Alright, let’s talk about this whole ‘hucci’ thing. It wasn’t even called ‘hucci’ officially, that was just the nickname we ended up giving it. When I first got put on the project using it, nobody could really explain what it was supposed to do, just that we had to use it.

My First Dance with ‘Hucci’
So, day one, I pull down the codebase. Standard stuff, right? Then I hit the ‘hucci’ layer. It felt… weird. Like someone tried to build a skyscraper with LEGOs and duct tape. Simple tasks took forever. You wanted to change a button color? You didn’t just change a CSS value. Oh no.
Here’s the crazy process I had to follow:
- First, I had to define the color change request in a specific XML file buried five folders deep.
- Then, I had to run a custom-built Java tool (that crashed half the time) to ‘compile’ this XML into some intermediate binary format.
- Next, I had to check that binary file into source control. Yes, binary blobs in Git. Fun.
- After that, another script needed to run during the build process to pick up this binary file and inject the ‘change’ into the actual application resources.
- Only then could I actually build and run the app to see if the freaking button color changed.
This wasn’t just for colors, mind you. Text changes, layout adjustments, simple logic toggles – everything seemed forced through this bizarre, clunky pipeline. My productivity just tanked. A five-minute change elsewhere became a two-hour ordeal with ‘hucci’.
Digging for the ‘Why’
I started asking around. Gently at first. “Hey, uh, this ‘hucci’ system seems a bit… involved. Is there a reason we do it this way?” Most folks just shrugged. “Always been like that,” they’d say. Or, “Yeah, it’s a pain, just gotta deal with it.”
But I kept digging. I cornered one of the older guys, Dave, during a coffee break. He’d been there forever. He sort of chuckled grimly.
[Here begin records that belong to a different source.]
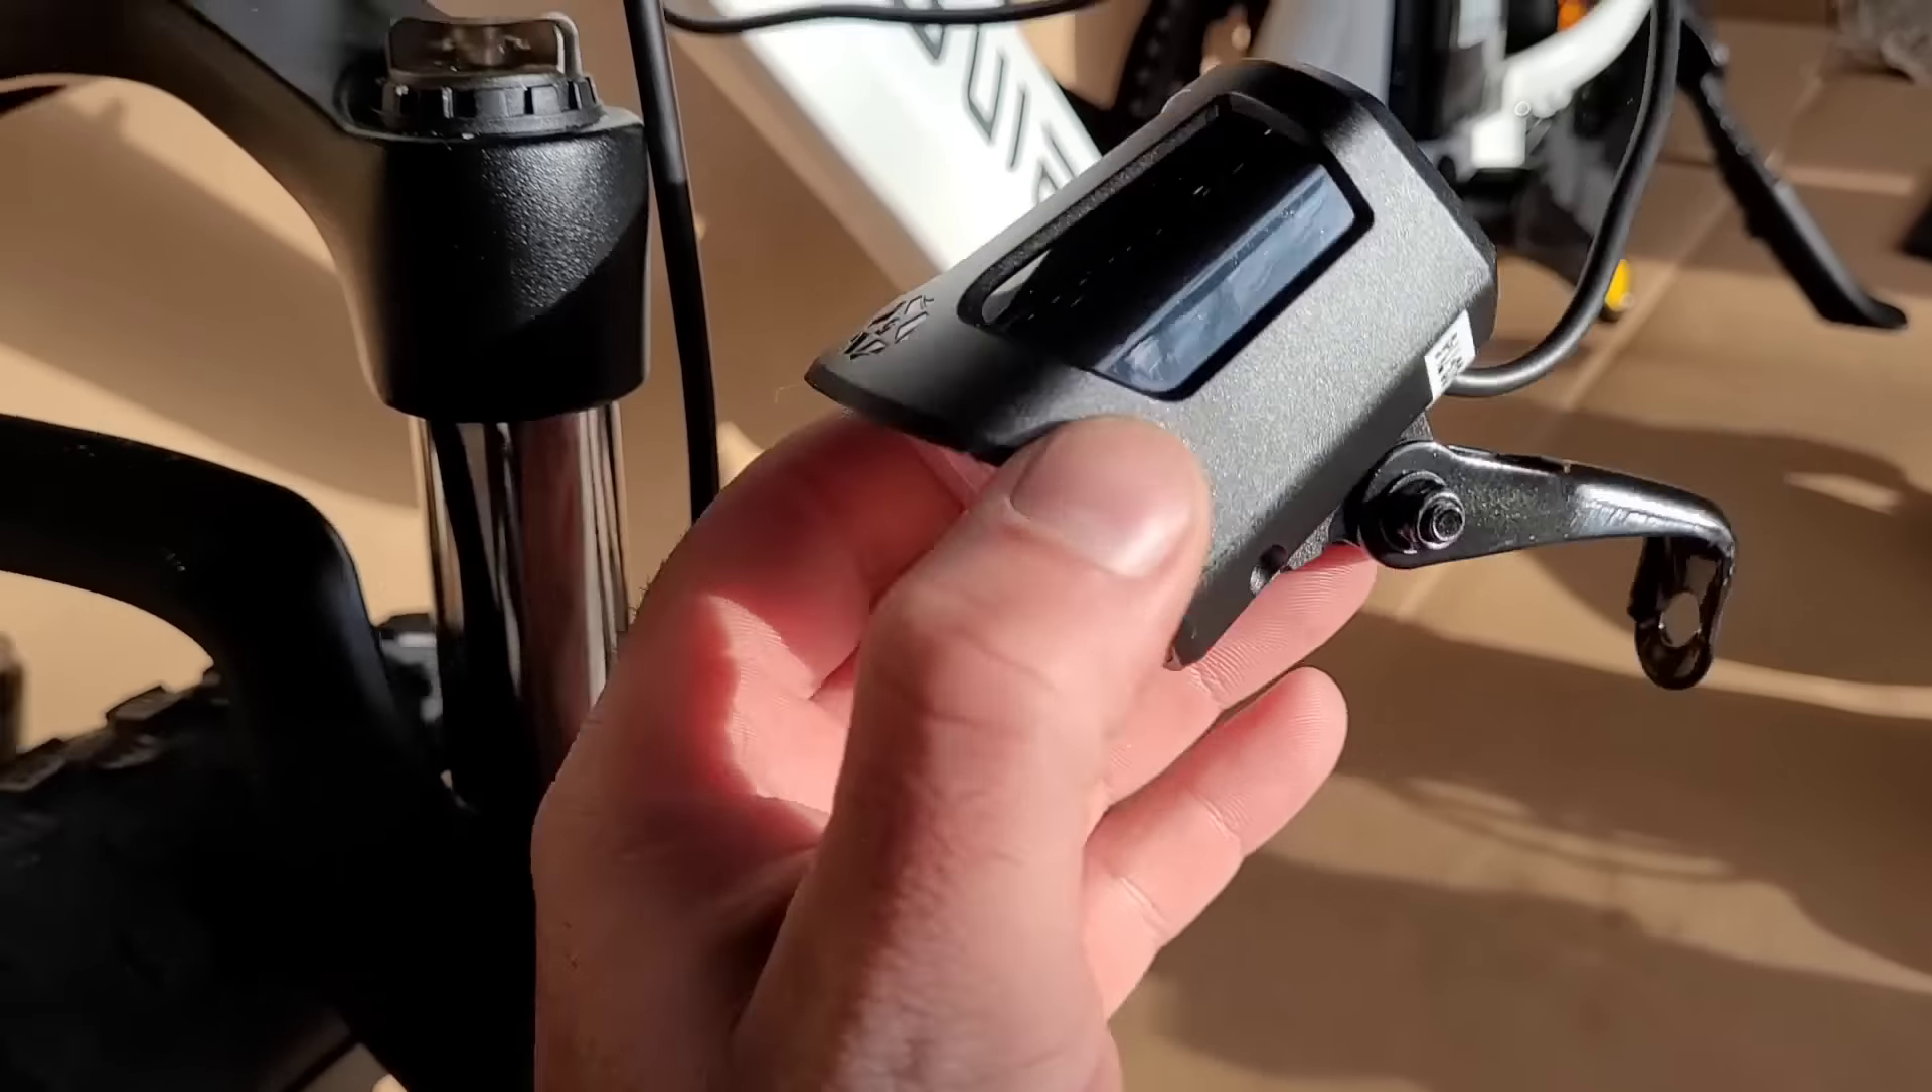Donc il reste la petite lampe à monter Pour l'avant.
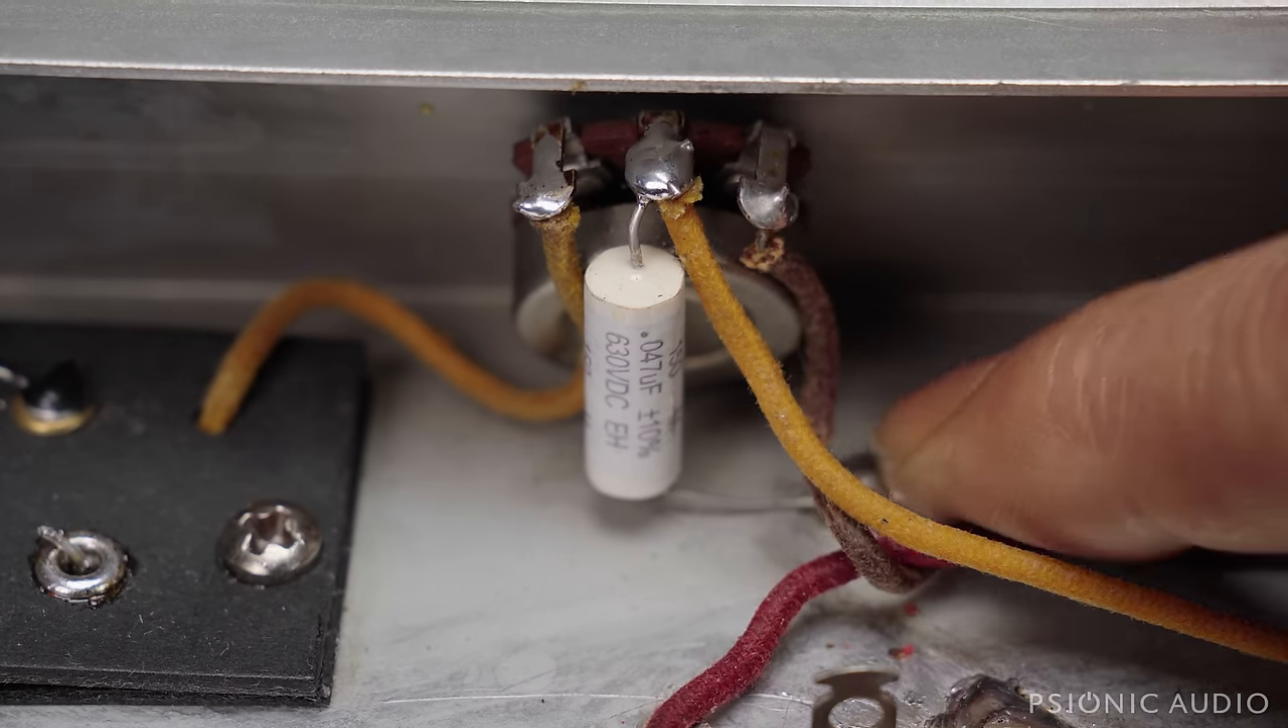And I cleaned all the pots and the hardware, and I put everything back, and you can see here I've reinstalled this cap here on the tremolo intensity pot.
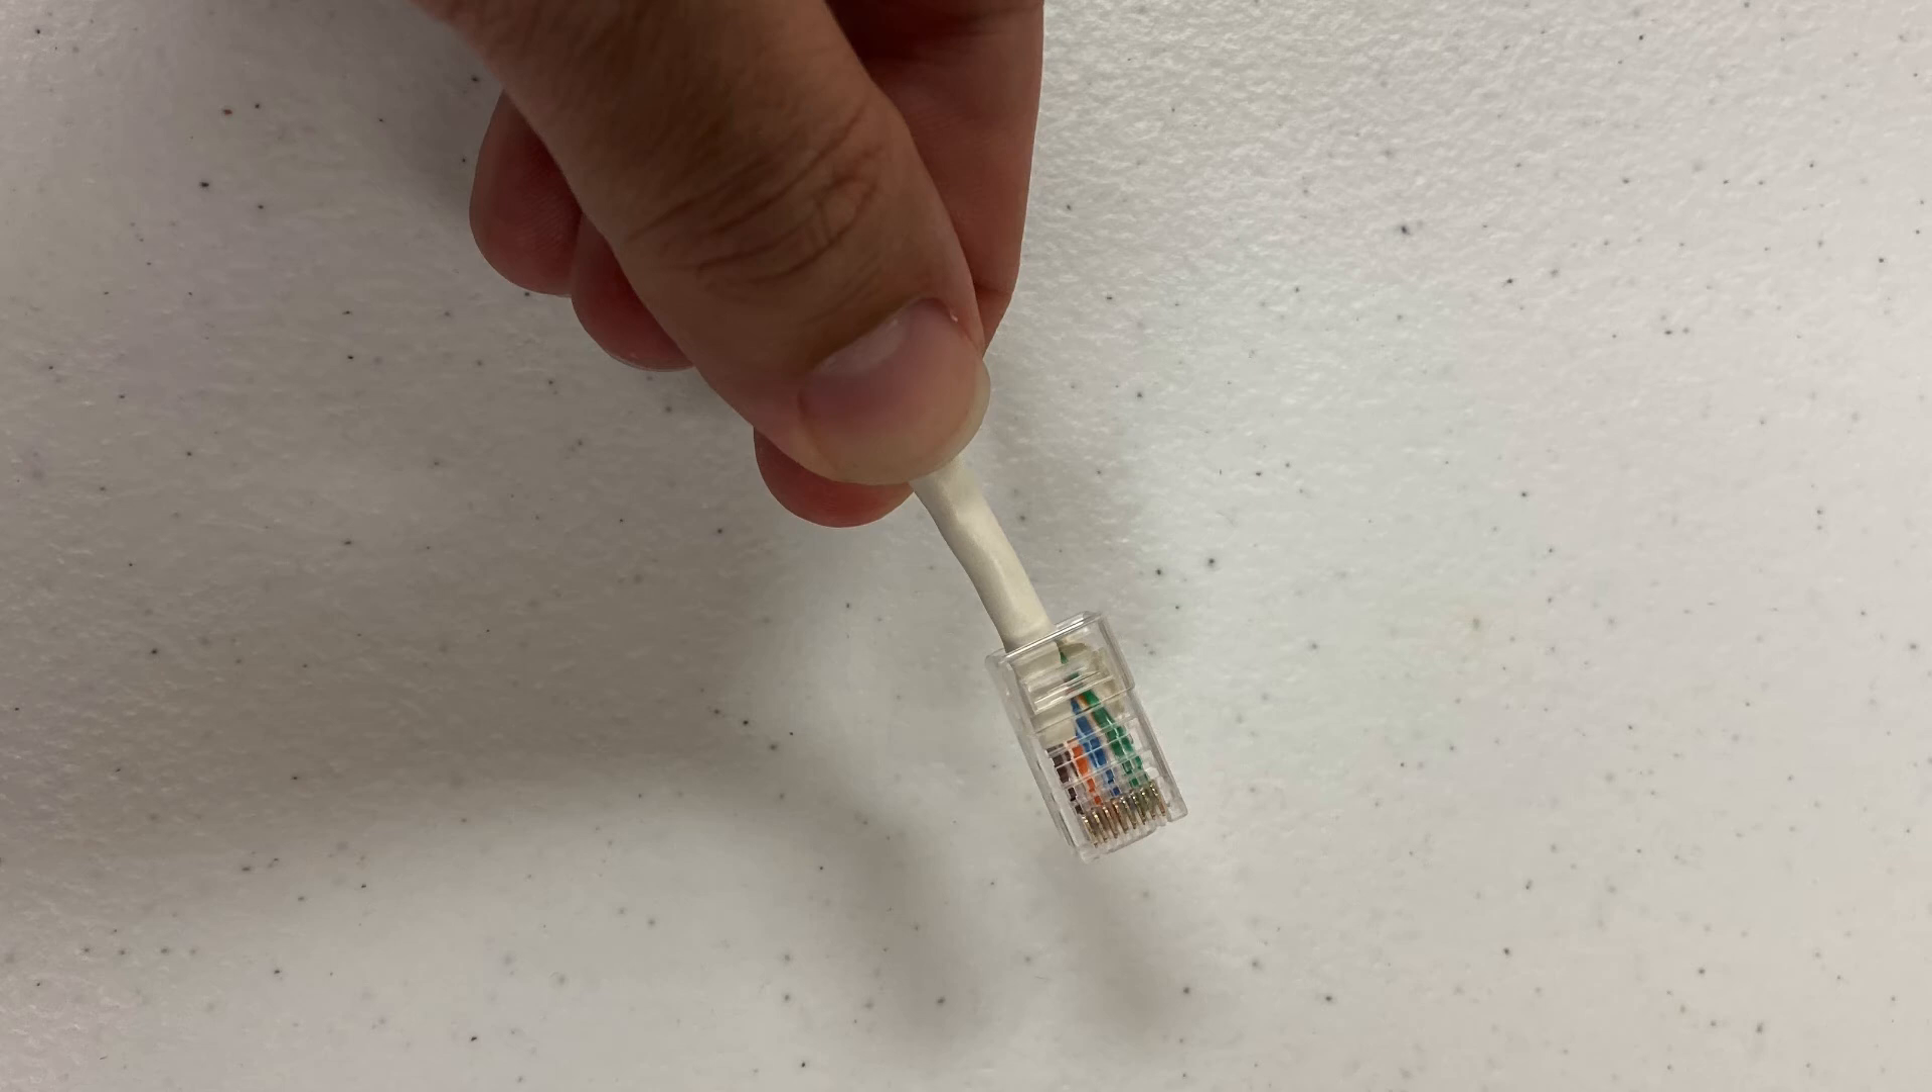There's the RJ45 end crimped onto our Cat5 network cable.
Turns out, ‘hucci’ was born years ago. A manager, long gone now, had this grand vision. He thought developers couldn’t be trusted with direct access to UI elements or configurations. He read some article, probably misunderstood it, and decided they needed an ‘abstraction layer’ to ‘protect the system’. He hired a small, isolated team (who also left long ago) to build this thing. They built ‘hucci’.
The ‘logic’ was something like this:
- Force every change through a rigid, tool-enforced process.
- Make it hard to change things quickly, assuming that equals safety.
- Use obscure tooling so only ‘certified’ people (initially, just that one team) could make changes.
Of course, the manager left, the original team vanished, and the company was stuck with this monster. Nobody wanted to touch it, nobody had the budget or time to rip it out, and everyone was too scared to admit it was a complete disaster. So, project after project just kept layering more stuff on top of it, making it worse.
The Real Cost
This wasn’t just annoying. It actively hurt us. We missed deadlines because simple changes took days. We introduced bugs because the complexity hid obvious problems. Morale was low because fighting ‘hucci’ drained all your energy.
I remember one time, we had a critical production bug. A simple typo on a payment screen. Should have been a 10-minute fix. With ‘hucci’, it took us nearly 8 hours. Eight hours of frantic XML editing, tool crashing, binary checking-in, and desperate build attempts, while the company was losing money. That was the day I really started looking for a new job.

So, ‘why hucci’? Not because it was smart, or efficient, or necessary. It was because of a bad idea from a long-gone manager, built by a vanished team, and maintained through sheer inertia and fear. It was a technical debt nightmare disguised as a process. And honestly, dealing with it was one of the main reasons I eventually had to get out of there.